Bambang mengatakan saat itu tidak ada usaha dari pemerintah untuk mengedukasi masyarakat untuk menyaksikan fenomena alam ini dengan aman.
Sejumlah alat yang aman digunakan untuk mengamati gerhana matahari.
Mitos tentang gerhana menjadi cerita rakyat Indonesia yang diwariskan dari generasi ke generasi terutama di Jawa dan Bali.

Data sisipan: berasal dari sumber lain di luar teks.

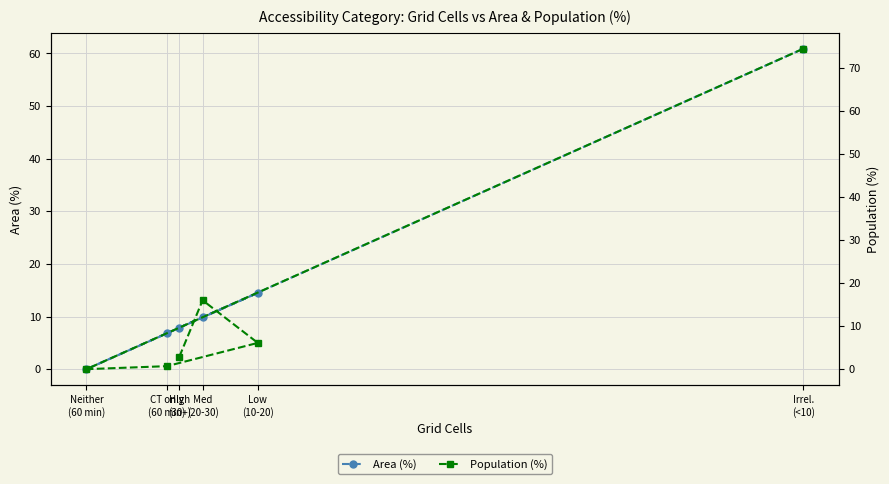

Rank the series at Irrel.
(<10) from highest to lowest value.

Population (%), Area (%)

Dongeng tentang Batara Kala (seringkali digambarkan sebagai raksasa) menelan Matahari dan Bulan yang menyebabkan keduanya menghilang, lalu muncul kembali setelah dimuntahkan.
Kepala Lembaga Penerbangan dan Antariksa Nasional Thomas Djamaluddin mengatakan fenomena gerhana ini tak lepas dari mitos tradisional itu dan mitos modern bahwa akan membuat mata buta.
Menurut Thomas cahaya matahari ketika gerhana dan sehari-hari sama bahayanya, jadi disarankan hanya melihat secara sekilas saja.
"Tidak boleh terlalu lama karena bisa membahayakan mata, terutama ketika proses gerhana terjadi, tetapi ketika fase total justru aman untuk mata," jelas Thomas.
Dia menyarankan agar masyarakat yang ingin melihat gerhana menggunakan kacamata matahari yang bisa meredupkan cahaya matahari 100.000 kali. Alat lain yang dapat dipakai yaitu kacamata hitam, bisa membantu meredupkan cahaya matahari, kaca dengan jelaga, atau disket.
"Atau bekas film rontgen dan fotografi itu bisa digunakan untuk melihat proses gerhana itu harus hati-hati dan tidak bisa terlalu lama,” jelas Thomas.